ELK RIVER, Minn. (AP) — The National Park Service said bald eagles continue to make a modest comeback in Minnesota, aided by a warm winter and a thriving food supply.
Last month, an unofficial aerial count along the Mississippi River by wildlife officials revealed at least 36 active nests in the 72-mile stretch from Elk River to Hastings. That compares to 28 last year and 30 in 2010, said Bill Route, an eagle project manager for the Park Service.
"The eagle population is increasing and highly productive" in the area, said Route, who cautioned that aerial counting isn't an exact science.
Each eagle pair in the area generally produces two eaglets a year, according to a Minneapolis Star Tribune report (http://bit.ly/Idbzgb ). But many nests between St.

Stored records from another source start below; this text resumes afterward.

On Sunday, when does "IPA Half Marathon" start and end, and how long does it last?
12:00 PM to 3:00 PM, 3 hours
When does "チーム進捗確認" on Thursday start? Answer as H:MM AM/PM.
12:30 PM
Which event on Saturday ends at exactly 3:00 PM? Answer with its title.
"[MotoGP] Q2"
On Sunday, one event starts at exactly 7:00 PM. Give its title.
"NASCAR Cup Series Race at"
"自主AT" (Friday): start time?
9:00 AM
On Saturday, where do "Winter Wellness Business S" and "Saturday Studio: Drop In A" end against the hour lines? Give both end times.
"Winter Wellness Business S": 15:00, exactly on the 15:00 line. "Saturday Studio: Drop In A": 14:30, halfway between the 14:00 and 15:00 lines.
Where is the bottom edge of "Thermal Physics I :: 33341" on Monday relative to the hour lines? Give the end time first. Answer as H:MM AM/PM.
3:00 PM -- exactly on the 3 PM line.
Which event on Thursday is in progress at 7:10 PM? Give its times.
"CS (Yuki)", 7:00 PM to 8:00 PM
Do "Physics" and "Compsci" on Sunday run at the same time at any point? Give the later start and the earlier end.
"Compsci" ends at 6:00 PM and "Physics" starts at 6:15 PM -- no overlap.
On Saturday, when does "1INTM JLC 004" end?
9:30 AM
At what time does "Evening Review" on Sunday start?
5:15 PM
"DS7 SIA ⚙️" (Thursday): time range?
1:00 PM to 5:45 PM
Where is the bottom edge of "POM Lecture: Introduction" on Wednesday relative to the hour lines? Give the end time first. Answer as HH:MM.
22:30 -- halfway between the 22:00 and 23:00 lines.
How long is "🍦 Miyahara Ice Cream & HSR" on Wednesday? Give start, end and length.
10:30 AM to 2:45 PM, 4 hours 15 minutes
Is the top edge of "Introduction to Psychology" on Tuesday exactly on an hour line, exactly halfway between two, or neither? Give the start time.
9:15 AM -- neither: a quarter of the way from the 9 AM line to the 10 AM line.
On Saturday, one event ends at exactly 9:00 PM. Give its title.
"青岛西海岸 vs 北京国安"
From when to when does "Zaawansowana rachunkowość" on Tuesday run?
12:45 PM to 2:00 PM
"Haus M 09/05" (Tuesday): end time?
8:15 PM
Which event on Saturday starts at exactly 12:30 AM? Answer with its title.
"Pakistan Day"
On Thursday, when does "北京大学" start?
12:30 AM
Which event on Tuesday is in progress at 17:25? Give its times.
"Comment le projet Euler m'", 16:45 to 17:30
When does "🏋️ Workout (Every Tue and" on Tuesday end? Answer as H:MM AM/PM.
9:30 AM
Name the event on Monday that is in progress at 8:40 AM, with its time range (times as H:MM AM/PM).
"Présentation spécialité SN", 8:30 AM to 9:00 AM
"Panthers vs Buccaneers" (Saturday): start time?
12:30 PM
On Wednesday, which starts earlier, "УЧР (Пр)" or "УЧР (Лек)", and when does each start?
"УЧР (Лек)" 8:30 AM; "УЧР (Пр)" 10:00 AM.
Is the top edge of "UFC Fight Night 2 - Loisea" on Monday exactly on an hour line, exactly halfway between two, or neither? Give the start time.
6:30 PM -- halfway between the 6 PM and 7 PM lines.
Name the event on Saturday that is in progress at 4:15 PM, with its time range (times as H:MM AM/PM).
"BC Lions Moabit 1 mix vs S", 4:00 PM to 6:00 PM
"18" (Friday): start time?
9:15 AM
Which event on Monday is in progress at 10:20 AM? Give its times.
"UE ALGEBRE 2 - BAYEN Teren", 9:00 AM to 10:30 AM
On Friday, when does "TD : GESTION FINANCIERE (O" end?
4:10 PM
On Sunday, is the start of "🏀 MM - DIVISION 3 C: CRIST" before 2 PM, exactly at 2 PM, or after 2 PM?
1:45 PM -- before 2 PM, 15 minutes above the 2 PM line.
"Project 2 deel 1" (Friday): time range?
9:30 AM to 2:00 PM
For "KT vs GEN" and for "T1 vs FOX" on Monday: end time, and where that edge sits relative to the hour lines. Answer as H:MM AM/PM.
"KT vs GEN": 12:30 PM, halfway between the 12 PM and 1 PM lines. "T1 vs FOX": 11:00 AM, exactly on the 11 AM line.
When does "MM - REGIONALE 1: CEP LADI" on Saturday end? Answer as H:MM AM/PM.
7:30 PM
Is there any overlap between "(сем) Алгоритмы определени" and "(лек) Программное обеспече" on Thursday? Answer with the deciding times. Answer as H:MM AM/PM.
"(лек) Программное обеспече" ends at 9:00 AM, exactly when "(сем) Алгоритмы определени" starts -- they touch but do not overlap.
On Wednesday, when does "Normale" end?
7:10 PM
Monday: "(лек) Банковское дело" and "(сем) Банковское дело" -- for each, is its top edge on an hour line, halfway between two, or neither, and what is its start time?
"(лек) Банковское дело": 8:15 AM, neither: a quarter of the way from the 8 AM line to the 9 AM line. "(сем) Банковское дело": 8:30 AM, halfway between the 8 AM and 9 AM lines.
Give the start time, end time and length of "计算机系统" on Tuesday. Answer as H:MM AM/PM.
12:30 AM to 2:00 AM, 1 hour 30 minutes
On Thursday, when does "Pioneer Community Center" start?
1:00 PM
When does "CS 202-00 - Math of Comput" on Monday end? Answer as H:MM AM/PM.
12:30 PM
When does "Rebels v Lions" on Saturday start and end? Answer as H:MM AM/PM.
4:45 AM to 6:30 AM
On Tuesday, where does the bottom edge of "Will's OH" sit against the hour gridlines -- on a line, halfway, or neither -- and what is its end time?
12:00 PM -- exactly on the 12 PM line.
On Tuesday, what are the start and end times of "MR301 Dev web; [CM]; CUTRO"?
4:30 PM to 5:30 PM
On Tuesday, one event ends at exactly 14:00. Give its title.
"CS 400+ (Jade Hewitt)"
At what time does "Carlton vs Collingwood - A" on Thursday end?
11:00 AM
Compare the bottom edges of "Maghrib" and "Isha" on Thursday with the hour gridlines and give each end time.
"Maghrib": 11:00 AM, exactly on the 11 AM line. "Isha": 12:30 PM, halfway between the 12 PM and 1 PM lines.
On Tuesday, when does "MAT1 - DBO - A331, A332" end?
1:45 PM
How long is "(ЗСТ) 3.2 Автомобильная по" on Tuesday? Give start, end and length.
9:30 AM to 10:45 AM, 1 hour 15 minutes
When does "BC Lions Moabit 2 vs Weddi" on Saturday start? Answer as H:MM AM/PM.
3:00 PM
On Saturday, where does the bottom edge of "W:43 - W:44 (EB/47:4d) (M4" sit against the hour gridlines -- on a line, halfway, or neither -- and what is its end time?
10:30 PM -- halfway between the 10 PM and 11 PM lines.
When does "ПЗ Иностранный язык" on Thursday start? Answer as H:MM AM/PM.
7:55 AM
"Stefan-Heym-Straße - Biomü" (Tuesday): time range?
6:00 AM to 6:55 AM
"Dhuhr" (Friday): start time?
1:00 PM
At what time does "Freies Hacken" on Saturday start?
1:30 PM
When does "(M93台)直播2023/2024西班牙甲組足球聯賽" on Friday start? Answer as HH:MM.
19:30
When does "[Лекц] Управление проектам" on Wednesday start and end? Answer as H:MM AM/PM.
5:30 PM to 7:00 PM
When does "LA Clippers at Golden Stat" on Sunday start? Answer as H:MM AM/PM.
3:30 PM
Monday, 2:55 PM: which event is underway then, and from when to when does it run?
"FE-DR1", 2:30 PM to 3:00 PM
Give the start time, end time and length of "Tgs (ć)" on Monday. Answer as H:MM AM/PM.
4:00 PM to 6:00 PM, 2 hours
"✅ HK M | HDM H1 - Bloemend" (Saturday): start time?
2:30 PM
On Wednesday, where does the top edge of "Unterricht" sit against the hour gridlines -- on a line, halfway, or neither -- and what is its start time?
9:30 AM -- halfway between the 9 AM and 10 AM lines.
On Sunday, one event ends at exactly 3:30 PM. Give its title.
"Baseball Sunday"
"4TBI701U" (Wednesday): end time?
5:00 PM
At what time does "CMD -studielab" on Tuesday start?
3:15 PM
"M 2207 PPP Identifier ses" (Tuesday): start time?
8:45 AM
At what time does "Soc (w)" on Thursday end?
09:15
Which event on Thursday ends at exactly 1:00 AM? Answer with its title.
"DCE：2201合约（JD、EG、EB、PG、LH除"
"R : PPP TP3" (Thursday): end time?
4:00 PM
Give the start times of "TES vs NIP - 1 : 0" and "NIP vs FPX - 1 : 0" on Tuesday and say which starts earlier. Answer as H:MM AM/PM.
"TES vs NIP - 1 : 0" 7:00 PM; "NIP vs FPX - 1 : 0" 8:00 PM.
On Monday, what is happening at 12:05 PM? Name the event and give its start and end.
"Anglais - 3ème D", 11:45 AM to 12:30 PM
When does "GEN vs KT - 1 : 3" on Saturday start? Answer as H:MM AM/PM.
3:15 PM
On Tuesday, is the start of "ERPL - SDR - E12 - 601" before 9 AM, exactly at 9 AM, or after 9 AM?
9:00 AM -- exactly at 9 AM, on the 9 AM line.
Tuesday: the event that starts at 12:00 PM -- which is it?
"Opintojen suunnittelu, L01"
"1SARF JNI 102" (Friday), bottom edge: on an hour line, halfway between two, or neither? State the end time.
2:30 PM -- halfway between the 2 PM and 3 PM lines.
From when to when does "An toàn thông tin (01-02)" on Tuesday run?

Paul and Hastings have three eaglets, Route said, which means the river is clean enough to produce plenty of fish and fowl.
Eagles generally return to the same nest each spring.
The Park Service found high eagle reproduction rates in the Twin Cities area, along the St. Croix River and in the Apostle Islands on Lake Superior.
John Moriarty, a Ramsey County Parks natural resources manager, said all the existing nests he saw during an aerial count last month were full, and he spotted four new ones as well.
The early numbers are encouraging, because they're only from counts along the river and don't include the eagle pairs that nest away from the river, said Mark Martell, bird conservation director for the Minnesota Audubon Society.
"Overall, they seem to be doing very well," he said of the eagles. " ... They are showing up all over the place."
Siah St. Clair, director of the Springbrook Nature Center in Fridley, said the warm winter also helped, as it left the river open for eagles to fish instead of forcing them to fly south in search of open water.
Within the next two months, the Park Service plans another helicopter flight over the Mississippi corridor to count the number of eaglets in each nest, Route said.